Крестьянина надо вовремя поддержать, настаивал Пётр Столыпин в спорах с либералами, уповавшими на выгодный импорт. Покупать за границей, может, и “выгоднее”, соглашался премьер-министр, но кто за нас будет обустраивать Сибирь? Почему за границей продовольствие дешевле? Его ответ звучит до боли современно: “Расходы государства на сельскохозяйственную помощь населению у нас всё еще очень невелики. В других государствах на каждую десятину посевной площади приходится таких расходов нередко рубль и более (в Бельгии 1 рубль, в Пруссии — 1 рубль 33 копейки, в Венгрии и Норвегии — даже 2 рубля); между тем у нас в 1909 г. эти расходы составляли — для Европейской России, не говоря уже об Азиатской — 9 копеек на десятину…”
Что изменилось в нашем сельском хозяйстве сто лет спустя? Если говорить о поддержке со стороны государства, то мы увидим: не изменилось ровным счётом ничего. Как, впрочем, и на Западе тоже нет никаких перемен: крестьяне по-прежнему чувствуют там каждодневную помощь со стороны государства.
* * *
Национальный вопрос, который достался нынешним властям в наследство от большевиков, при Столыпине отходил на второй план перед масштабами совсем иных задач. Российский премьер гасил беспорядки 1905—1907 годов открытием новых предприятий и переселением безземельных крестьян в Сибирь и на Дальний Восток. Что же теперь? Сибирь вымирает — и это радует нынешних хозяев Кремля: чем меньше народу на восточных окраинах страны, тем меньше государственных затрат на их содержание и тем больше доходов у друзей-олигархов, особо приближенных к Кремлю.
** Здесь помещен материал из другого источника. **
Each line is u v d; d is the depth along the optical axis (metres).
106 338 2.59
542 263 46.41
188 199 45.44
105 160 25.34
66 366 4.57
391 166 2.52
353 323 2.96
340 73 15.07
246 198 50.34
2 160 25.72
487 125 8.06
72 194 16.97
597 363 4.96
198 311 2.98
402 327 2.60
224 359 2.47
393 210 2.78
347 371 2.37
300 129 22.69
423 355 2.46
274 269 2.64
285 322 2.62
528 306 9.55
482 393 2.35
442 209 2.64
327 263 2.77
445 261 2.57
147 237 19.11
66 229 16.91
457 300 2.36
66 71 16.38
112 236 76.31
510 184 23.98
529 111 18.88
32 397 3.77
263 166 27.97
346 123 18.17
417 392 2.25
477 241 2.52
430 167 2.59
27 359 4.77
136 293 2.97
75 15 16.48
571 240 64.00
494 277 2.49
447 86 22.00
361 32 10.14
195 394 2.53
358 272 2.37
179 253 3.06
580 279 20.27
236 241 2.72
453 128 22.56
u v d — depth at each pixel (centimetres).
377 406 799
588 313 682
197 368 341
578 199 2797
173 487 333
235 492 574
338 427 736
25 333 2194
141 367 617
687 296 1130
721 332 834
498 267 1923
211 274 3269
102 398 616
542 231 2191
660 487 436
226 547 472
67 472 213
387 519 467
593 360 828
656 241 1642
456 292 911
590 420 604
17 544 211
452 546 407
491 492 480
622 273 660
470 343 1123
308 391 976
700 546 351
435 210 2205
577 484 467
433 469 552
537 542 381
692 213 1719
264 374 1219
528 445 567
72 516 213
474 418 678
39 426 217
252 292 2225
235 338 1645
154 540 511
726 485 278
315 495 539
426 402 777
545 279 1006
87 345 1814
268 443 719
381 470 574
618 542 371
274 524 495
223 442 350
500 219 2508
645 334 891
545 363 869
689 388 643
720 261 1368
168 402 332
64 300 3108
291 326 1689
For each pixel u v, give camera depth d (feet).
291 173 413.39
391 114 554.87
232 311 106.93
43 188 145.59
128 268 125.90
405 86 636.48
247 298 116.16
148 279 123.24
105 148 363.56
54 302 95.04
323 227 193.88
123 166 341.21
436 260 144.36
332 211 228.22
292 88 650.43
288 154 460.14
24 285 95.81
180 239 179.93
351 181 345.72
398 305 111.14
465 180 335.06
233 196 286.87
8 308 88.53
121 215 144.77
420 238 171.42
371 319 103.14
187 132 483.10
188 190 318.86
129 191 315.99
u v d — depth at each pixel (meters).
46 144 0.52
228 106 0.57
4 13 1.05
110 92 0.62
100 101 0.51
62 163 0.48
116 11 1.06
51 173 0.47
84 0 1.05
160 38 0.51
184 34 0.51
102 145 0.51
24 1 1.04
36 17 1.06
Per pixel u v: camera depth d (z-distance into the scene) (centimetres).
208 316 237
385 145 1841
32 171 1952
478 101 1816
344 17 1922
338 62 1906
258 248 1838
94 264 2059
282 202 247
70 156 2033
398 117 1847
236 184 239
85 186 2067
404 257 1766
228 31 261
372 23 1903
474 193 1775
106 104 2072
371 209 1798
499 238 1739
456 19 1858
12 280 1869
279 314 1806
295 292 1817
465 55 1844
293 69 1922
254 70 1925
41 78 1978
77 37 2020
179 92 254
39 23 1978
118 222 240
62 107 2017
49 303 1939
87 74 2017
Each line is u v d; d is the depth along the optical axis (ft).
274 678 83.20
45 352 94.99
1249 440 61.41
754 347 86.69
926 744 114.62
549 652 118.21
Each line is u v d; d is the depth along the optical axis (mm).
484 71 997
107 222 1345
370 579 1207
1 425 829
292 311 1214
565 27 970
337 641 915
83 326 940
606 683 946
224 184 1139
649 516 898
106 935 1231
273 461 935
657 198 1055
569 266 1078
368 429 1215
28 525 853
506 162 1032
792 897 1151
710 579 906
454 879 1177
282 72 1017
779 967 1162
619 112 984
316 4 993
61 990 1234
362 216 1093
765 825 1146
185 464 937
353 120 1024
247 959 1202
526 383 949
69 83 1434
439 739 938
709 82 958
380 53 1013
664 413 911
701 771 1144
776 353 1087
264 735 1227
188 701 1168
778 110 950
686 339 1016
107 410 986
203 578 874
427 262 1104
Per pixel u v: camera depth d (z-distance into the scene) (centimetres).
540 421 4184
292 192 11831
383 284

Правда, есть немного национальных окраин, которым вымирание пока не грозит, и там полицейскому государству приходится с тупой последовательностью проводить свои “зачистки”.
Нынешние демократические дятлы самых разных полётов и оперений могут долго твердить, оправдывая зверства нынешних “силовиков”, про царскую Россию как “тюрьму народов” — им дали этот флаг в руки идейные предшественники, Ленин и Сталин. Демократия для них — всё “общечеловеческое”, даже то, что во вред собственной стране. Им всё равно, о чём трезвонить — о пожаре мировой революции или новом мировом порядке. Коммунисты депортировали в Сибирь целые народы, их списки чудовищны, при этом миф о “тюрьме народов” оживал с каждой новой депортацией. И точно так же нынешние “общечеловеки” скучают, когда на карте страны нет новых “горячих точек”.
Горбачёв, затевая в конце 80-х свою “перестройку”, едва ли представлял, чем она обернётся. “Население Европейской России с 80-х годов увеличилось к настоящему времени на 35 %, а средний чистый сбор всех хлебов с десятины увеличился за то же 20-летие всего на 18 процентов”, — переживал за судьбу своего Отечества премьер-министр Столыпин сто лет назад. А что же в итоге 20-летия так называемых “рыночных реформ” нашего времени? По миллиону убывающего населения каждый год, развал производства и миллиарды сибирских нефтедолларов, беспрерывно утекающих за рубеж. Цена криминальной российской революции — 800 миллиардов долларов, уже “выведенных” за пределы страны в банки Запада.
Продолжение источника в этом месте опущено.